SOURCE MATERIAL -
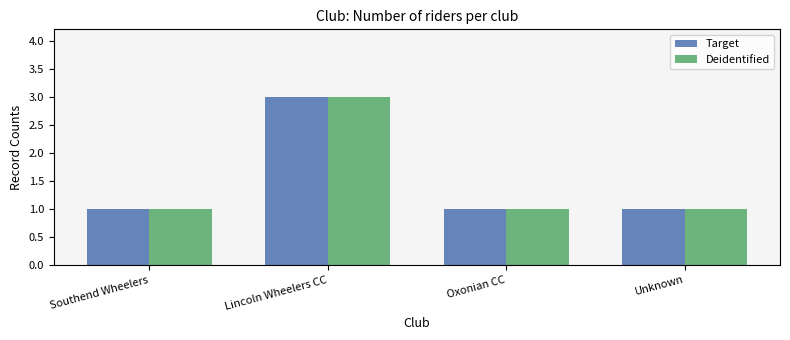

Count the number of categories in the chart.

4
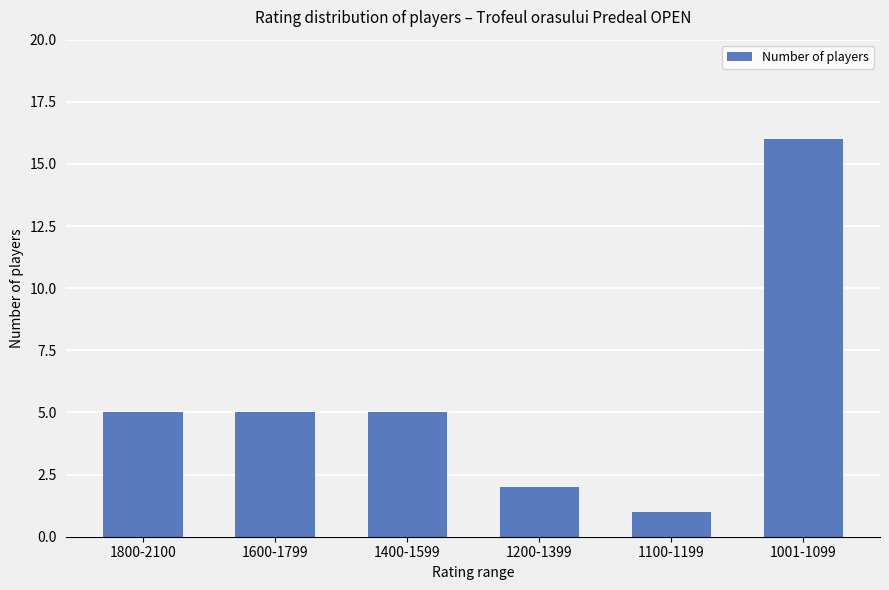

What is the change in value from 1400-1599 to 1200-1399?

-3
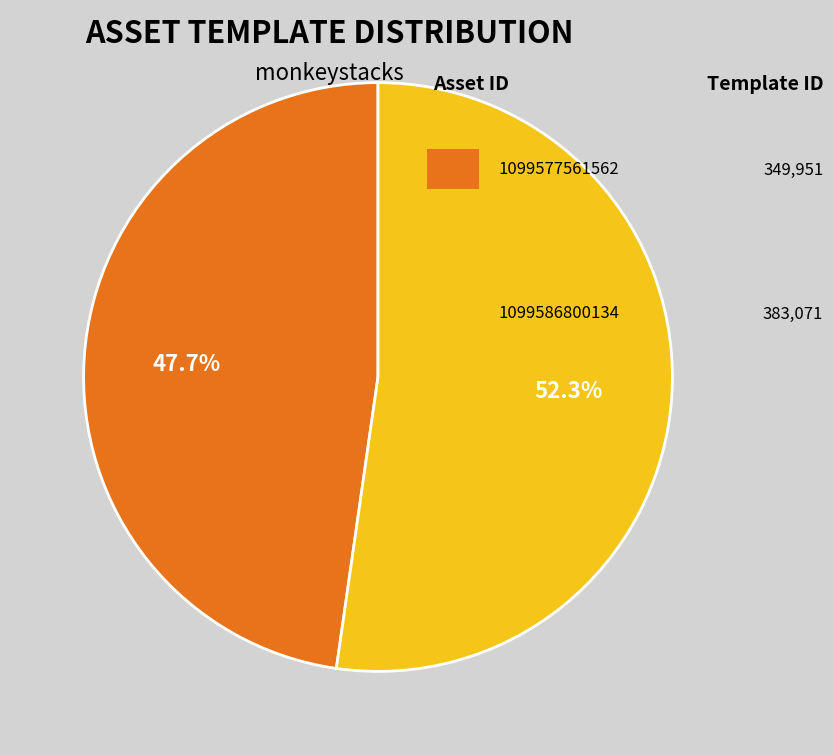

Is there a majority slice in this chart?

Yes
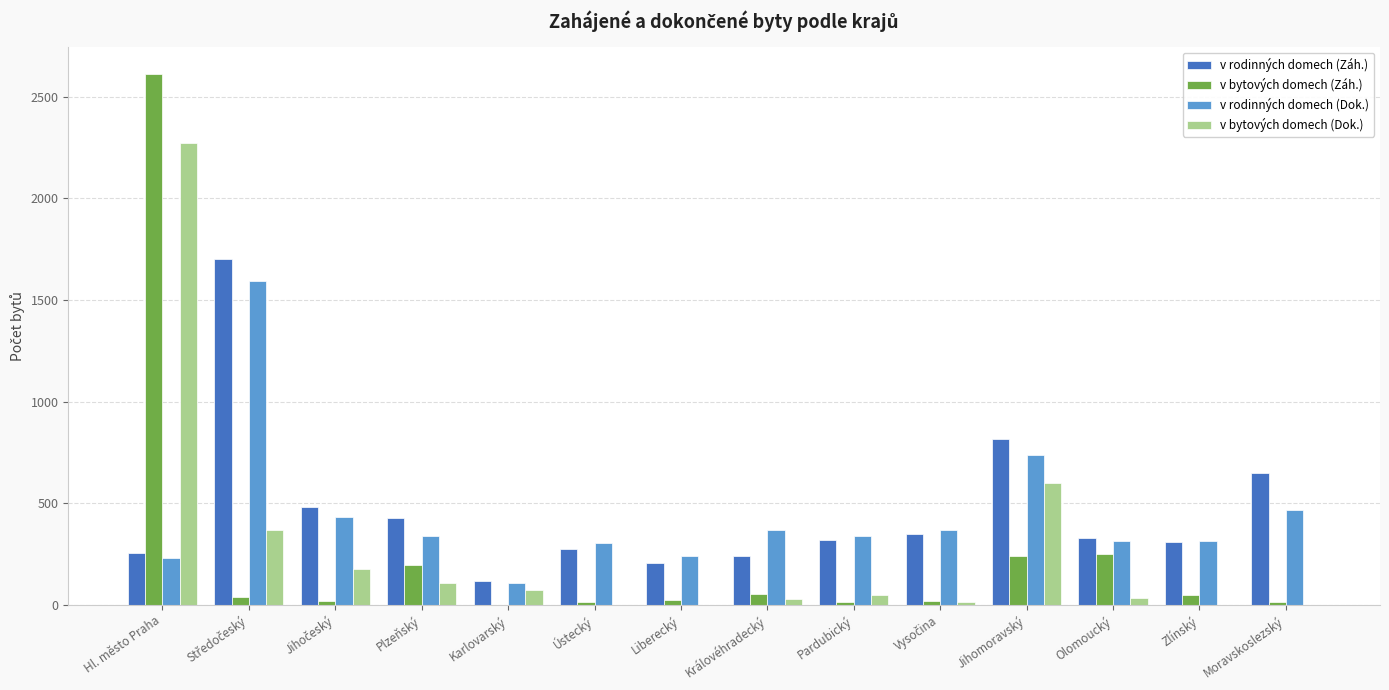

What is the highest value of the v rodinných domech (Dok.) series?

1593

EXERCISE DIRECTIONS - Count the lines above that contain the word "chart" and give only that number.

SOLUTION TO THIS TASK - 2